The temporal envelope in the mdct domain is a periodic waveform extending from 0 coefficient to the end.

I think frequency cut-off of transients is a bad idea.

I don't understand your problem. Yes, it's a periodic waveform, but you can tell the TNS filter to stop at the point where you start zeroing coefficients.

Where's the problem?

It's not necessarily periodic -- but correlated. However, you're on to something there. TNS should go a bit beyond the last sample that hasn't been quantized to zero (assuming a low-to-high processing direction). After inverse TNS filtering in the decoder the MDCT coefficients beyond the cut-off arn't zero anymore but this is a good thing since it preserves the temporal shape even in this area.

The encoder should do its "lowpassing" (zeroing of upper coeffs) after the TNS analysis filter instead of before. This also preserves the temporal shape in the cut-off region.

Of course it is ALWAYS periodic - otherwise how it is possible that the temporal shape is predictable?
A complex transient is just a series of shifted time samples of impulses and since the MDCT transformed of a single impulse is a sine way, then for a complex transient, its temporal shape in the MDCT domain is just the sum of all these individual sine waves, which will result in another periodic wave.



The problem is that it might produce some distortions / artifacts in the reconstructed transient. You will have to verify this issue with a simple Matlab simulation. (I don't have my laptop with me!)

periodic => correlated (implication, assuming you have multiple cycles in your data!)
correlated <=> predictable via linear filters <=> non-flat energy distribution in the dual domain (equivalence)
Predictability only implies a correlated signal. It's not necessarily periodic.
Consider shaped noise. It can be predicted but is not periodic.

Example: generate a signal via
x[n] = 0.9*x[n-1] + random(); // random() returns iid samples
Given the past samples x[n] can be predicted by 0.9*x[n-1].
No periodicity.

Now, when you first said "periodic" it sounded like you were thinking about sections of MDCT coefficients which show multiple cycles of a periodic signal. The above statement of yours also suggests you believe this.

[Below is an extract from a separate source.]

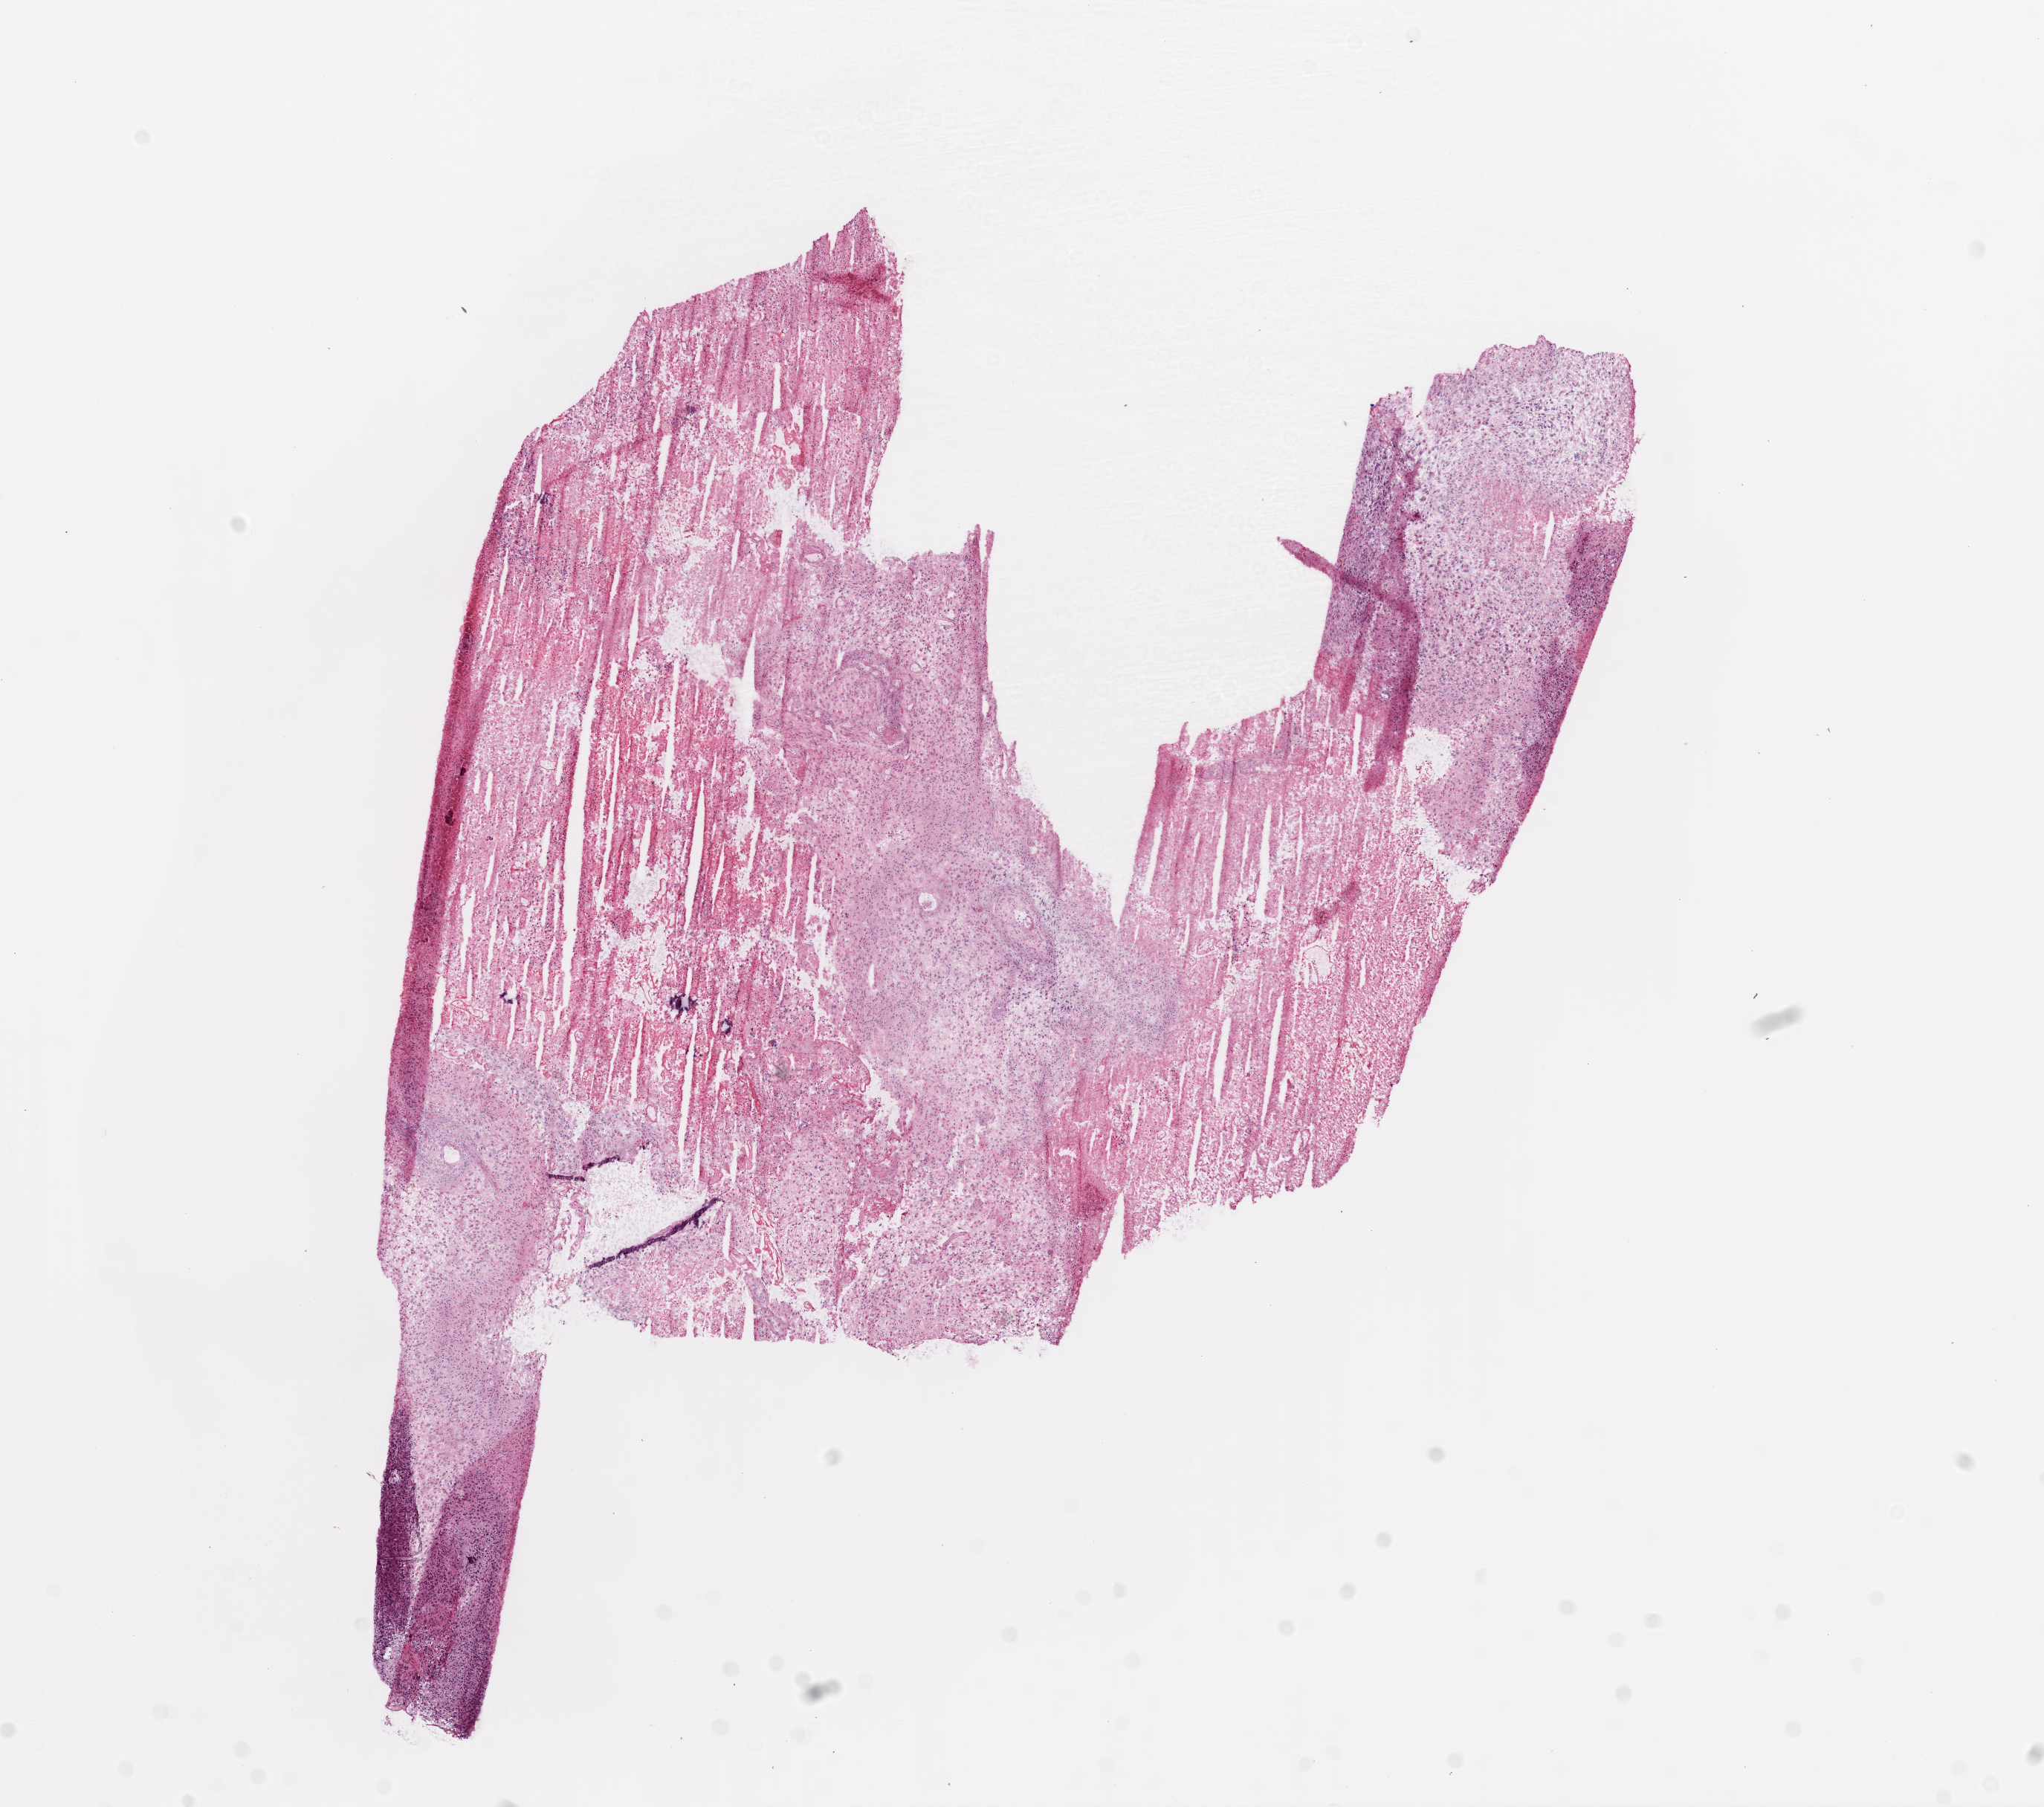
Whole-slide histology image, H&E-stained — low-resolution overview of the scanned area, about 11.0 x 9.8 mm (slide scanned at 20x). Frozen section from the top of the tissue portion. Sample: primary tumour, brain. Male patient; age at initial diagnosis 62 years. Composition of this section per pathologist review: tumour cells 70%, tumour nuclei 85%, normal cells 0%, stromal cells 0%, necrosis 30%.
Diagnosis: Glioblastoma.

This is not the case in general. In general (even for 99,99% of all transients) the length of the "cycle" is 4N (N=count of MDCT samples you calcualted) which is the smallest common multiple of the sines' cycle lengths. So, the bunch of MDCT samples is just the quarter of "a periodic signal" => You can't predict anything unless the signal is also correlated because you won't encouter multiple cycles of a periodic signal within your MDCT samples.

Well, there seemed to be a "limit" to the order of the LP filter. Somehow larger period sine waves aren't filtered out by the LP filter, that is if they are there at all! Somehow I believed the window shape must have played a role in rejecting some of these large period sine waves.